(Dataset entries)
+++

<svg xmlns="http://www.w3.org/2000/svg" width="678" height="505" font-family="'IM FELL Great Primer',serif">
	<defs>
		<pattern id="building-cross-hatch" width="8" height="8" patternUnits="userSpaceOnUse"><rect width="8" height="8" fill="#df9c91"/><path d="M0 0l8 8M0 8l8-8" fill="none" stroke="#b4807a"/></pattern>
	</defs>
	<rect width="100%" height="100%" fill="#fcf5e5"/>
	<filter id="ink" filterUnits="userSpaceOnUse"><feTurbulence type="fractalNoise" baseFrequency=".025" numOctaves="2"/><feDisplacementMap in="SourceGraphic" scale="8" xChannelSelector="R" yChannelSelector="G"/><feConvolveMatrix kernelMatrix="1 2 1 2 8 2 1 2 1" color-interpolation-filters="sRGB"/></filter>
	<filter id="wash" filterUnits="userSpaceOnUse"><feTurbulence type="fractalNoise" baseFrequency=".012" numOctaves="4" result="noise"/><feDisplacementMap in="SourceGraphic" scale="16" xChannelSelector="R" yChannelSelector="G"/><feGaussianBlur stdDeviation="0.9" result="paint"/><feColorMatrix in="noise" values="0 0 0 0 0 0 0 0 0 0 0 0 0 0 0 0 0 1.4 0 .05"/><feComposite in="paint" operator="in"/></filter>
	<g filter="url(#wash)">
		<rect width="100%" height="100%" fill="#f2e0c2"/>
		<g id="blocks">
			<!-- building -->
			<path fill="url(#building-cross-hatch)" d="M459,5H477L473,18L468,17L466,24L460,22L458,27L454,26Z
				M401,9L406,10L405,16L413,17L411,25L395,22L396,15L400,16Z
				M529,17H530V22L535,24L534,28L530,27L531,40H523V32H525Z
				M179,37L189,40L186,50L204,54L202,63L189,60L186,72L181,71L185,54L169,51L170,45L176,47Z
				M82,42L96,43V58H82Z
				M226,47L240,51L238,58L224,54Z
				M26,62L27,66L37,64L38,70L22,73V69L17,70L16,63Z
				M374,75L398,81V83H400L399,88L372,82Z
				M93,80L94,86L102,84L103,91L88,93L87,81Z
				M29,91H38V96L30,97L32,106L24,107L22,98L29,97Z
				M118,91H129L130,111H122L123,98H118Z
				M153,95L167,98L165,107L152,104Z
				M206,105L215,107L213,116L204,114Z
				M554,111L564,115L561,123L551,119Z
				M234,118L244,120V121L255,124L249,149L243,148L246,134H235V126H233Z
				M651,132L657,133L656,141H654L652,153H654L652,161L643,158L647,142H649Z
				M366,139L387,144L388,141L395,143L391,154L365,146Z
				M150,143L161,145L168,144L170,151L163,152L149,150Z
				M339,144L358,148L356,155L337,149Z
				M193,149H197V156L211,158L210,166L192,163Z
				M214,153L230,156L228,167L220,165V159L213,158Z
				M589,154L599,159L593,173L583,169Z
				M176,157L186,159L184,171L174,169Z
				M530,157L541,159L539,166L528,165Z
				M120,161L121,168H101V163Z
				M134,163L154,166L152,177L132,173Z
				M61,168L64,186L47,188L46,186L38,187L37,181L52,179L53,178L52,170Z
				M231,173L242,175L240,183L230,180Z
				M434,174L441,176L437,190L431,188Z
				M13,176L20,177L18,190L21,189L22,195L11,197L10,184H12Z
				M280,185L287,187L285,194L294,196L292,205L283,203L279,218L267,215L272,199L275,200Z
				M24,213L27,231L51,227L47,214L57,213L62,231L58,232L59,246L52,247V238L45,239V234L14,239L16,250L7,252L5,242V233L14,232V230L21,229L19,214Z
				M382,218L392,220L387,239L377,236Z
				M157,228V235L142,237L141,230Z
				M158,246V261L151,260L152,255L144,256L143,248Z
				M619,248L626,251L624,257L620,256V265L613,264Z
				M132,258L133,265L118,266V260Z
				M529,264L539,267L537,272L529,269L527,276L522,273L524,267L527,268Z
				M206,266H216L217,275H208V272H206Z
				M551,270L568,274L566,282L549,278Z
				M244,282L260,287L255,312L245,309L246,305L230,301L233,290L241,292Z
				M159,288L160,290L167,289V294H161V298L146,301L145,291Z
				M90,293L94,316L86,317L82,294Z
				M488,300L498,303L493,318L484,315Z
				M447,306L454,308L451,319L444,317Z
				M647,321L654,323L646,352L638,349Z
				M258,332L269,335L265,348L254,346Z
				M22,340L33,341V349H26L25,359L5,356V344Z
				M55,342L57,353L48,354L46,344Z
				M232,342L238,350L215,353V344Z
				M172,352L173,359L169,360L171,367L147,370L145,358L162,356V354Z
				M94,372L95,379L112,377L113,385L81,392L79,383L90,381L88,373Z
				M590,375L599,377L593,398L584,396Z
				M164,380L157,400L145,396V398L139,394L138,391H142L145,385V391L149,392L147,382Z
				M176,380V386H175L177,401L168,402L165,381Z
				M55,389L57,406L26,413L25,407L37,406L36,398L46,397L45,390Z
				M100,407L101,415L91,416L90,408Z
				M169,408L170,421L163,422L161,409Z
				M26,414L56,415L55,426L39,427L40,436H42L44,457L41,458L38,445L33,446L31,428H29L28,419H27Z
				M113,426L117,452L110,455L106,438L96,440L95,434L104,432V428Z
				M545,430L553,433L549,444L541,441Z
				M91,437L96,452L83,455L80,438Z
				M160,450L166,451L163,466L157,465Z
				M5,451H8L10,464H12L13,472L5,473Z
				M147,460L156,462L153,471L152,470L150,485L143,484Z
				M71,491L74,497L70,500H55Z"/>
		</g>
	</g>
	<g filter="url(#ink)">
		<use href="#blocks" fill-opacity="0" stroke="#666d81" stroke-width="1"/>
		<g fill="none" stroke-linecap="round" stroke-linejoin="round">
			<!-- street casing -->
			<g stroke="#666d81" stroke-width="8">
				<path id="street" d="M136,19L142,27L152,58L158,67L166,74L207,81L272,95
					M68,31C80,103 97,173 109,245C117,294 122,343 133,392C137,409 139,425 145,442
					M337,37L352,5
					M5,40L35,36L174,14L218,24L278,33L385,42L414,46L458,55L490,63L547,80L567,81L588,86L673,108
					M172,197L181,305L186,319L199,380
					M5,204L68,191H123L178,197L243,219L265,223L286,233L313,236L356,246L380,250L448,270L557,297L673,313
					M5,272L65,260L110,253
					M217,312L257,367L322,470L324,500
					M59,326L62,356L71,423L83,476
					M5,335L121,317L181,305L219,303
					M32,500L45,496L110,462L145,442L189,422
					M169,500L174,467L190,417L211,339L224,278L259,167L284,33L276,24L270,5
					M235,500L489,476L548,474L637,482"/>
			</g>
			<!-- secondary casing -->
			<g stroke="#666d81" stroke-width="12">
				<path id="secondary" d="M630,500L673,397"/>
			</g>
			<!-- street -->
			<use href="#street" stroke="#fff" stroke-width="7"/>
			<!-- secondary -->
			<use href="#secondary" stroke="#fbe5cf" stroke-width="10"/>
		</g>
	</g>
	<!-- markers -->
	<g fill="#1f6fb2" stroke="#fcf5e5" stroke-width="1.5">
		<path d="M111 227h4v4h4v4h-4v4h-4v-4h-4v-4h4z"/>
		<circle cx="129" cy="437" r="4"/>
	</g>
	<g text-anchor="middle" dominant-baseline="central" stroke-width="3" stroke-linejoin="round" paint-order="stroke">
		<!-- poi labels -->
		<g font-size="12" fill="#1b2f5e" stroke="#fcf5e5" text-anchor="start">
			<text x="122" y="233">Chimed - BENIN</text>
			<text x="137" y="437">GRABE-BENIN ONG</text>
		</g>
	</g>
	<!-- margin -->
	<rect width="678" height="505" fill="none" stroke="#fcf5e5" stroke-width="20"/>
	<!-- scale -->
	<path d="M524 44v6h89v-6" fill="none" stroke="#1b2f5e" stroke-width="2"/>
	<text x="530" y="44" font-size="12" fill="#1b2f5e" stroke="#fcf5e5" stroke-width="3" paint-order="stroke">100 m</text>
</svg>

+++

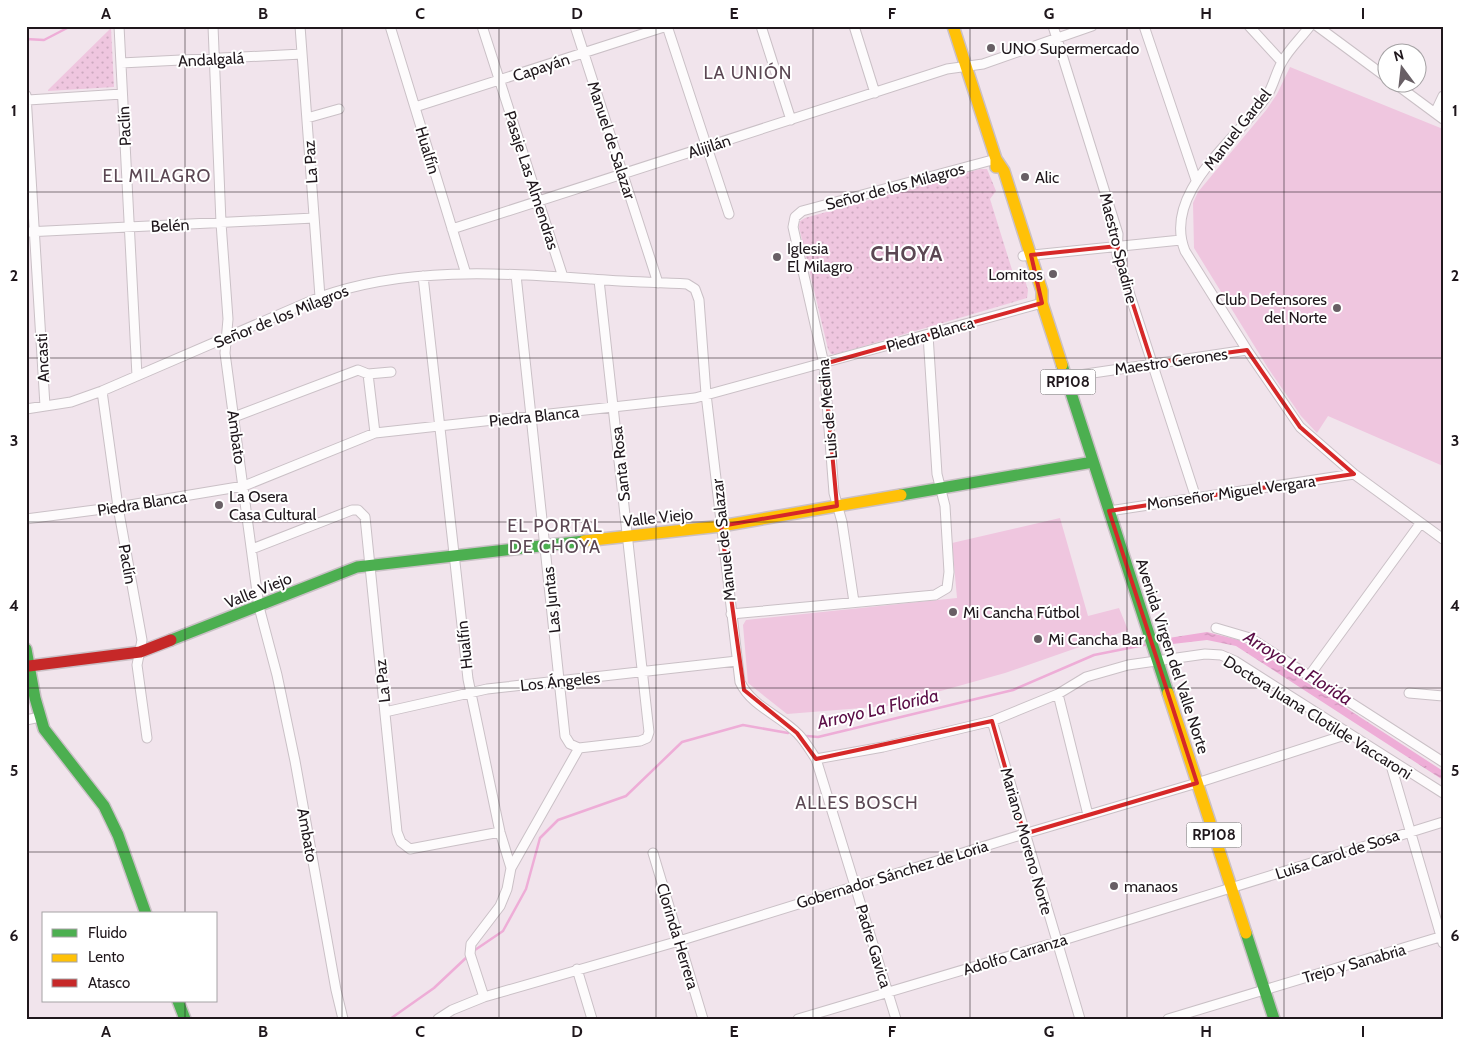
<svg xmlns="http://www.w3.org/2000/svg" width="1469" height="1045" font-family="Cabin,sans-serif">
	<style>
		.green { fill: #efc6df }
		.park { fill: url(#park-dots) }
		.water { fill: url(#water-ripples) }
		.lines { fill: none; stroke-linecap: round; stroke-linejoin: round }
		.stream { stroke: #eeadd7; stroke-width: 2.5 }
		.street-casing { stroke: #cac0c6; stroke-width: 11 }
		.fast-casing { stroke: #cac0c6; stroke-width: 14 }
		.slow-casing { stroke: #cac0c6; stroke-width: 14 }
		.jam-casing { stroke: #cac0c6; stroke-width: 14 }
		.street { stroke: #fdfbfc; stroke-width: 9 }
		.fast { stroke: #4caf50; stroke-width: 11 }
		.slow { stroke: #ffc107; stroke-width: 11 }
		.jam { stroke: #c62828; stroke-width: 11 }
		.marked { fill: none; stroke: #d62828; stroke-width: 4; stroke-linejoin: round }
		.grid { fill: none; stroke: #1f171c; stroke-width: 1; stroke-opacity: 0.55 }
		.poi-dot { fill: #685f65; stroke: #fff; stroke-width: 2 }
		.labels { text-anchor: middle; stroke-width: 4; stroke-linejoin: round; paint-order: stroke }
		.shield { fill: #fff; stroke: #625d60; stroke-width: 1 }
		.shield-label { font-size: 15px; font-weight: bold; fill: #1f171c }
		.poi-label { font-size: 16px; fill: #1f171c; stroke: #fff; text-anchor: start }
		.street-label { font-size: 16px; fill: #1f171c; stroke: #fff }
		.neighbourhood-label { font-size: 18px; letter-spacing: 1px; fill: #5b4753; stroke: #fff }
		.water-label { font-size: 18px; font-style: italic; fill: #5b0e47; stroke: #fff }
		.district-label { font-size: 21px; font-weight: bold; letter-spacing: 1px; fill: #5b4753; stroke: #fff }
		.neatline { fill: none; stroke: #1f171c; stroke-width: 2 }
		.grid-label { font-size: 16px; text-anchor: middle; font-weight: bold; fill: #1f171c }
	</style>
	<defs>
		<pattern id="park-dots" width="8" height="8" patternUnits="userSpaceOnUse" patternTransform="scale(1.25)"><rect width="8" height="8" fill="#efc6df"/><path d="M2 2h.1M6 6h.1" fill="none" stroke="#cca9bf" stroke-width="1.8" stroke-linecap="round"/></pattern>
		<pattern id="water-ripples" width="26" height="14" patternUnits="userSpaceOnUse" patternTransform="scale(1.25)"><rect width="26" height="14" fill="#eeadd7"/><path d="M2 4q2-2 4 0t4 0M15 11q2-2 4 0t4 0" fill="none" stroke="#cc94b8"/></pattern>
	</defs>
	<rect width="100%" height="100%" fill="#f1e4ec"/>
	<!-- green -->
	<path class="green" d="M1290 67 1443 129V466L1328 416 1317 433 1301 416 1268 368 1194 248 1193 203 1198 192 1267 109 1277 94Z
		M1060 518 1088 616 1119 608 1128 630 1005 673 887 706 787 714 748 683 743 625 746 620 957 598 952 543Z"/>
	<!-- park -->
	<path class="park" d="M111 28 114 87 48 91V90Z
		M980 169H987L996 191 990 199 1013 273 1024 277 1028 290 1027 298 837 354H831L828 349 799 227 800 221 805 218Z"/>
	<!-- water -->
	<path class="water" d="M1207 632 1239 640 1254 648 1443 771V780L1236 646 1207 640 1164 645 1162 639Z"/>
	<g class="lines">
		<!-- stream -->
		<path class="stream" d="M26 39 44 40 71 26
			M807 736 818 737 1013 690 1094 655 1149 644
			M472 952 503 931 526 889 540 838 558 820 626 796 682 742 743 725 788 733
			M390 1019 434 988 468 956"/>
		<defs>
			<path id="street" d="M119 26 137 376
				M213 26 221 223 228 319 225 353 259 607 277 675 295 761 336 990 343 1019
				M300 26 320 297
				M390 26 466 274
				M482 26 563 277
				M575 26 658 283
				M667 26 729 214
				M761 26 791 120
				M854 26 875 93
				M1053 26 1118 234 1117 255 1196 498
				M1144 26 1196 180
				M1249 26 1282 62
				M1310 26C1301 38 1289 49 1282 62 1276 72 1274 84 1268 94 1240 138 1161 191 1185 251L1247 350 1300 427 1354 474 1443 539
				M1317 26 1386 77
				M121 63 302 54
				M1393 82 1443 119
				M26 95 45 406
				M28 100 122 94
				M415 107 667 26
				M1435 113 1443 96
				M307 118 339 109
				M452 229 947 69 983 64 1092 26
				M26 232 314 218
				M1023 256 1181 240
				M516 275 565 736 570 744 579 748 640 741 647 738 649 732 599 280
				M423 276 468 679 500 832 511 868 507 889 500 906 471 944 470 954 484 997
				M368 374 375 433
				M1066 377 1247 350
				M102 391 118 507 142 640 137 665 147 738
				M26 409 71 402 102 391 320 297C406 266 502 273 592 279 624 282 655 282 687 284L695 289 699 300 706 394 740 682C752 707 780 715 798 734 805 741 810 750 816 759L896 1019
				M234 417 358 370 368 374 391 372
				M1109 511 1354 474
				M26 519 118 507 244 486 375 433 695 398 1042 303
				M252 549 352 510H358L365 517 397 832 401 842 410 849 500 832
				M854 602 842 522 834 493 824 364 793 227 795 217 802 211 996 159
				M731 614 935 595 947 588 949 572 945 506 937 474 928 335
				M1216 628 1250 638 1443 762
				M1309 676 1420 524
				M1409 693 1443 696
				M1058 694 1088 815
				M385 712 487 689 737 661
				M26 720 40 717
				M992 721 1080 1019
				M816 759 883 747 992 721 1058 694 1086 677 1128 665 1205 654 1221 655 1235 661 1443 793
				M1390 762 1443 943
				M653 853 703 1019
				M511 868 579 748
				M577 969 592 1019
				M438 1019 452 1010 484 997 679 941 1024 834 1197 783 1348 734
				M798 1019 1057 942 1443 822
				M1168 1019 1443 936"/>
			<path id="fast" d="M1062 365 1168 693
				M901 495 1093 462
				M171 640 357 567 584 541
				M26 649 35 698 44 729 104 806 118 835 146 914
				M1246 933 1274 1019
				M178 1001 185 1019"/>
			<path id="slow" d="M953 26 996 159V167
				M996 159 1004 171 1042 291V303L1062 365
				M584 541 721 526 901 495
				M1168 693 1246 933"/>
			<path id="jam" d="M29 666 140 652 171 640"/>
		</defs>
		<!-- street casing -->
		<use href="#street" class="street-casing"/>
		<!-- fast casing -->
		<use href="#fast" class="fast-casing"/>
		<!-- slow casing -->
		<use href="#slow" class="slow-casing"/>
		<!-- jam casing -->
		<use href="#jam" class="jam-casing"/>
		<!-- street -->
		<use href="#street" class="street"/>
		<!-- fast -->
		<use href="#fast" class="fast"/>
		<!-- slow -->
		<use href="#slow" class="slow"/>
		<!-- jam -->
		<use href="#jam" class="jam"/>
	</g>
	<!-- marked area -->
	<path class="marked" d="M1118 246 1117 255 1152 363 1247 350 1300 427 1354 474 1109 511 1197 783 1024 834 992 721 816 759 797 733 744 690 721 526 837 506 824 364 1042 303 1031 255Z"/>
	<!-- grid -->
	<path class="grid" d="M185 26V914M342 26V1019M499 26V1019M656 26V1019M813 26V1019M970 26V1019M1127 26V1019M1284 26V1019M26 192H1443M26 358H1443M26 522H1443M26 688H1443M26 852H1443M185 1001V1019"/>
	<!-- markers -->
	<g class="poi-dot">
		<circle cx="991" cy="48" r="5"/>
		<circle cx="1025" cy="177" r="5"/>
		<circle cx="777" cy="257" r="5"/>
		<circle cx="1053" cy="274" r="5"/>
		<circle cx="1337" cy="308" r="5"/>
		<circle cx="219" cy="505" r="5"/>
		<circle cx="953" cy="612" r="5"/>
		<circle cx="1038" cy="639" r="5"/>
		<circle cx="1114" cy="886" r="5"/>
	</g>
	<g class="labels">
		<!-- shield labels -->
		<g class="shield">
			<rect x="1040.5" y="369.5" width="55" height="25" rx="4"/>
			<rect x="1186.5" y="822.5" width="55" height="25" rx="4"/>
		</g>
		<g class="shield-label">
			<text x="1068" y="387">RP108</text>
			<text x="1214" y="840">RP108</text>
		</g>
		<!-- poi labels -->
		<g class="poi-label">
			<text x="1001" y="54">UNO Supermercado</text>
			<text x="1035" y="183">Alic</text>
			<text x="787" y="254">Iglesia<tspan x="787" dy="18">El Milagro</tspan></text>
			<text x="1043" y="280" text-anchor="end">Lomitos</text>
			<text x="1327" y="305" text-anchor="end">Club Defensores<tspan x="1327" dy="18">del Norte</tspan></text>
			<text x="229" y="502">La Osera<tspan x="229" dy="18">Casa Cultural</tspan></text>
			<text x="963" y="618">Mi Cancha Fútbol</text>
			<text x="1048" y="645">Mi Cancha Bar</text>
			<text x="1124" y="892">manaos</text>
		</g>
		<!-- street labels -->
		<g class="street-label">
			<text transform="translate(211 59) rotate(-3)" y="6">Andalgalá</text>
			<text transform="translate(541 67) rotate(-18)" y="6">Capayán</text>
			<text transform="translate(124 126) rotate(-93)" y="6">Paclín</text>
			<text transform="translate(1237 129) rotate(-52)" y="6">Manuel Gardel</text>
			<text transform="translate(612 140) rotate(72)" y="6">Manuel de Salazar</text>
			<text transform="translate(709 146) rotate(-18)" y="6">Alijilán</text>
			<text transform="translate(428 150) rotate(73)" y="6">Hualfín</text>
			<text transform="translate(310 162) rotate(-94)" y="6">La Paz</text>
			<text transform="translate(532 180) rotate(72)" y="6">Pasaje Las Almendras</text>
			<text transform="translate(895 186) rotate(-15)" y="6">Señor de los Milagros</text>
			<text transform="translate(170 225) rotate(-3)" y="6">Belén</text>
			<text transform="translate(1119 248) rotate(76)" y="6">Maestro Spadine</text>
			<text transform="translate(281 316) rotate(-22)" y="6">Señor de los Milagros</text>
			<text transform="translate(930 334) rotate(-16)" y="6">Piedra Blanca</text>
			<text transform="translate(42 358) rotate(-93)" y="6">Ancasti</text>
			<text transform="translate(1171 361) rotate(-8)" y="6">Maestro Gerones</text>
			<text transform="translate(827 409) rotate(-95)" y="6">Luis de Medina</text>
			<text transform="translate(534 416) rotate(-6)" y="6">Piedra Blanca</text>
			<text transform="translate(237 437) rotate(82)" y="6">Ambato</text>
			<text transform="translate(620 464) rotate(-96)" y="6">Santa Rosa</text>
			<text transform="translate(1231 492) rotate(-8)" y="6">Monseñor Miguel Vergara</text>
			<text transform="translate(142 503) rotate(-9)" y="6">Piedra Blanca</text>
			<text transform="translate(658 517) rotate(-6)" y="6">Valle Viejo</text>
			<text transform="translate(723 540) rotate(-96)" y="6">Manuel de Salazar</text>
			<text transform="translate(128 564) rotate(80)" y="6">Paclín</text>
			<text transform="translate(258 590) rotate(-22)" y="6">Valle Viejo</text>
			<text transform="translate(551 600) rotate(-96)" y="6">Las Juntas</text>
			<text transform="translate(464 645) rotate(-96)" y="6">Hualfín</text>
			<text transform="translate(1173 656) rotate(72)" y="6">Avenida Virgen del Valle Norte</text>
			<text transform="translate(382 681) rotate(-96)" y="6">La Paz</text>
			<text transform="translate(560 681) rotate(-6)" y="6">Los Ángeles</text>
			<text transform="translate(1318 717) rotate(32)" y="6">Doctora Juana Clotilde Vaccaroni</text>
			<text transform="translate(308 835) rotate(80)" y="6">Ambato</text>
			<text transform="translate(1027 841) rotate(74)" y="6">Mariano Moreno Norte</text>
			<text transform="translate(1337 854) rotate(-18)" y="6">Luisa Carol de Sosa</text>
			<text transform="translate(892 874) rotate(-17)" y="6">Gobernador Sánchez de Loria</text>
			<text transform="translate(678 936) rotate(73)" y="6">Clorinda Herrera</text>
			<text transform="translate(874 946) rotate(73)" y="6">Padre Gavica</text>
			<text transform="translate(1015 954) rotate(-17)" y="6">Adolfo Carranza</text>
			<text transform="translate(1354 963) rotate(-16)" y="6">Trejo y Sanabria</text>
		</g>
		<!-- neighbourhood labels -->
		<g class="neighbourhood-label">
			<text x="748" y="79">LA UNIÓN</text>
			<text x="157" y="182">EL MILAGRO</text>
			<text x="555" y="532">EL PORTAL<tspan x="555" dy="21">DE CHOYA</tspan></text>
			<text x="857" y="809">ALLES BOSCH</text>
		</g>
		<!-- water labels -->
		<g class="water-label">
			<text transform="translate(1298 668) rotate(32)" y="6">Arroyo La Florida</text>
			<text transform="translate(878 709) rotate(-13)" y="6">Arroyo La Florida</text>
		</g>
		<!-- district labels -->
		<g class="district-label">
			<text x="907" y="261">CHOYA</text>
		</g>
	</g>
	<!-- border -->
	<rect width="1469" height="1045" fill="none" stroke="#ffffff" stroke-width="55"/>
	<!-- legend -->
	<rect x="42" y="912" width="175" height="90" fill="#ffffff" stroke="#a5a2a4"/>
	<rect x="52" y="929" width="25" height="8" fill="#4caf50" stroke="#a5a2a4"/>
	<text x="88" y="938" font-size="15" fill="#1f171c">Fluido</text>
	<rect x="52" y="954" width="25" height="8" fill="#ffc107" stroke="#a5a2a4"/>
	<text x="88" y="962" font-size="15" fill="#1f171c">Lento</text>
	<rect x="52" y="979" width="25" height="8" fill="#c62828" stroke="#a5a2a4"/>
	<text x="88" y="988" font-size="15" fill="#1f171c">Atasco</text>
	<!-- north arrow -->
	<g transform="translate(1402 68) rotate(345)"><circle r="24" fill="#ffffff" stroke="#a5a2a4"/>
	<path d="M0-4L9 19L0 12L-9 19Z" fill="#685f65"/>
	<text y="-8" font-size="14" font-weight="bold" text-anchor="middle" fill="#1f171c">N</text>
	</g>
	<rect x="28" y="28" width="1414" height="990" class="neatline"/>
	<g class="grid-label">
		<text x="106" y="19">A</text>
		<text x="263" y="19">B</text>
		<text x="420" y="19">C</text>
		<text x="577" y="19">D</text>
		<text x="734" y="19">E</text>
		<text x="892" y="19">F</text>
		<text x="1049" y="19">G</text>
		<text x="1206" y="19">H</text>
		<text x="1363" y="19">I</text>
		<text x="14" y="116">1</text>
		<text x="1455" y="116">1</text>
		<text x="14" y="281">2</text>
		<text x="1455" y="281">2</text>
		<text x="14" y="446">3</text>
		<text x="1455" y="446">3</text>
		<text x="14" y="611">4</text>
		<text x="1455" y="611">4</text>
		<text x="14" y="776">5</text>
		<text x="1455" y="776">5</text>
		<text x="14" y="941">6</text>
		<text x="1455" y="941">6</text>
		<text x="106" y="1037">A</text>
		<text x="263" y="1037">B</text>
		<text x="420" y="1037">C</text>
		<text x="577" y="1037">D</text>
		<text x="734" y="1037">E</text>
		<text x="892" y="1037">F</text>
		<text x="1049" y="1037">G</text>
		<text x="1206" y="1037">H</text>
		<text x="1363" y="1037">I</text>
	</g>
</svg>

+++

• _TASK ITEM_
Pull every line with the string "wash" from the data above.

• _WRITTEN RESPONSE_
	<filter id="wash" filterUnits="userSpaceOnUse"><feTurbulence type="fractalNoise" baseFrequency=".012" numOctaves="4" result="noise"/><feDisplacementMap in="SourceGraphic" scale="16" xChannelSelector="R" yChannelSelector="G"/><feGaussianBlur stdDeviation="0.9" result="paint"/><feColorMatrix in="noise" values="0 0 0 0 0 0 0 0 0 0 0 0 0 0 0 0 0 1.4 0 .05"/><feComposite in="paint" operator="in"/></filter>
	<g filter="url(#wash)">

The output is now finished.